There’s a massive problem when the only people with money to create and deploy artificial intelligences are the ones looking to extract and hoard capital. And there’s another problem: all these systems that are parsed in terms like “convenience” have no place for people it can’t classify into a consumer group.
Several times a year Twitter serves up a heartbreaking example of this: a brave woman details how Extractive AI picked up on her browsing and purchase trends, sometimes before even she knew, to conclude that she was pregnant. And so linked ad-serving platforms would begin providing pregnancy tests, then mid-pregnancy products. However there always comes a point when the user’s profile diverges from consumer classification: when she began, in this case, googling about intermittent spotting, abdominal pain, or other symptoms leading to a miscarriage.

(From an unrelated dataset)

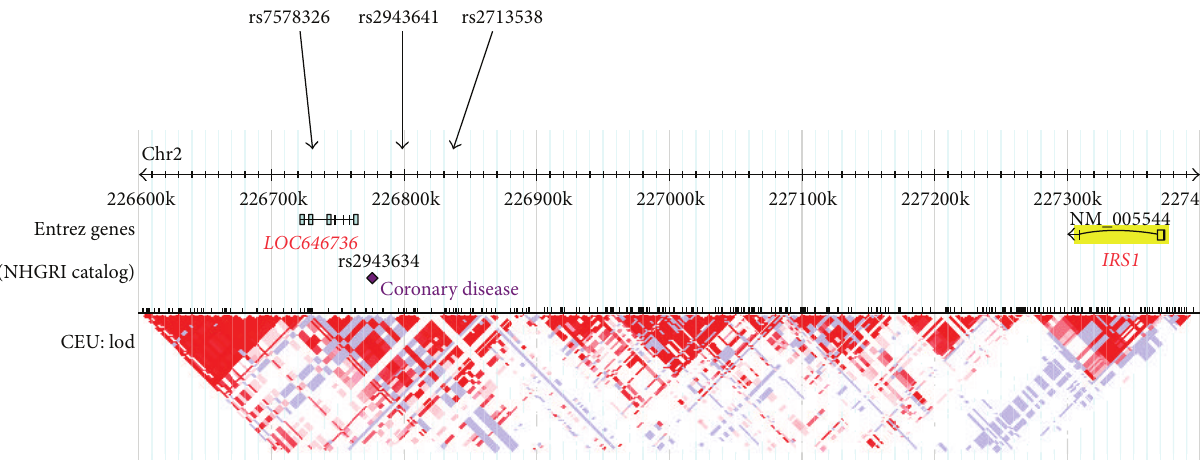
Figure 1: Location of typed SNPs relative to IRS1 and LOC646736 . Haplotype blocks are shown in the lower half of the figure (HapMap Data Phase III/Rel #2, February 2009, on NCBI B36 assembly, dbSNP b126, CEU population).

There’s no room for the bereaved in this economy. Most people, even marketers, understand trying to sell products to a grieving person is abhorrent. But what’s coded into these classification systems is extraction, not compassion. We’ve written them to hoard and sell and do little else.
And so when the user stops using pregnancy search terms, the ad platforms jump to a conclusion that allows them to reclassify the user: that they gave birth. And should now be deluged with maternity ads. And so women grieving miscarriages suddenly see, in every ad-served place possible, maternity products for a child they’ve just lost. They get sent automated emails from credit agencies to enroll their child in credit protection. Further abhorrent things.

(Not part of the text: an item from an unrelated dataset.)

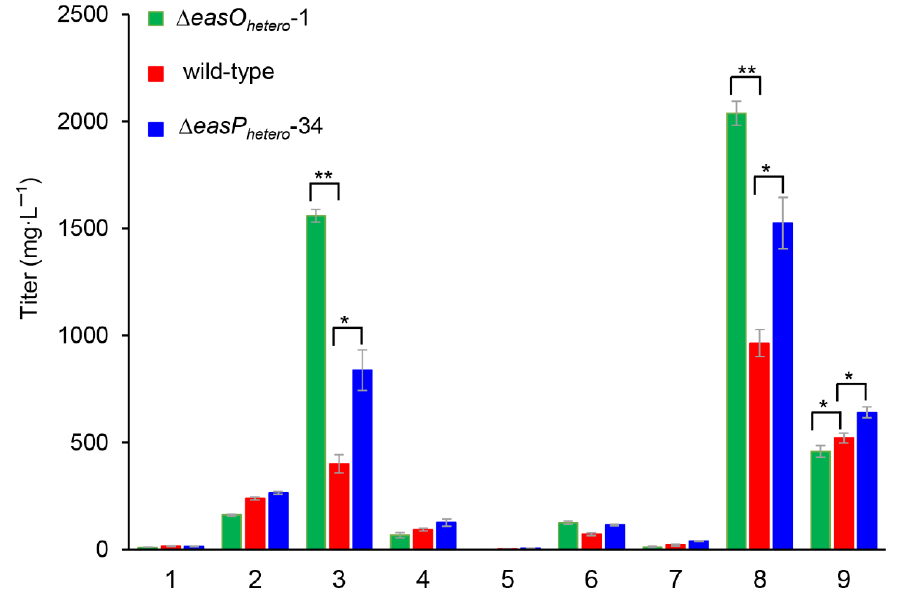
Figure 5. The quantitative analysis of ergot alkaloids production (mg ∙ L − 1 ) from different strains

I’ll say it again: there’s no room for the bereaved in an extractive economy, and we’ve obviously encoded only the extraction into our machine learning services so far.
4. Lack of diversity dooms any attempt at decent AI
One of the biggest self-reinforcing failings in machine learning and artificial intelligence so far is our failure to provide diverse representation in technology and academia, and how that relates to the point directly above.
According to a recent report from AINow:
Only 18% of authors at leading AI conferences are women.
More than 80% of AI professors are men.
2.5% of Google’s workforce is black; Facebook and Microsoft are at around 4%.
Systems built by this kind of workforce do not and cannot serve people of diverse backgrounds and ethnicities effectively. Consider the automated soap dispensers that can’t detect dark skin, or the smartwatch sensors that can’t properly detect dark or tattooed skin. Consider voice assistants that can’t effectively understand heavy accents or vernacular dialects.
Put simply, AI becomes a direct threat when only one group builds it. Such systems, as AINow warns, “replicate patterns of racial and gender bias” and often more advanced “systems that use physical appearance as a proxy for character or interior states are deeply suspect.” We spent the twentieth century trying to pretend this problem doesn’t exist in assessment testing – now we’re encoding it into the machines we’ll talk to, and that will talk to us. And into machines that will look at us and render judgments, whether it’s what department in the store we’re likely to visit next, whether we belong in a given situation, or whether we’re a threat to property or person. Whether we deserve a loan, or a harsh criminal sentence.
Until we deal with these, and especially this last, we as people will continue to drive the major threats that artificial intelligences represent.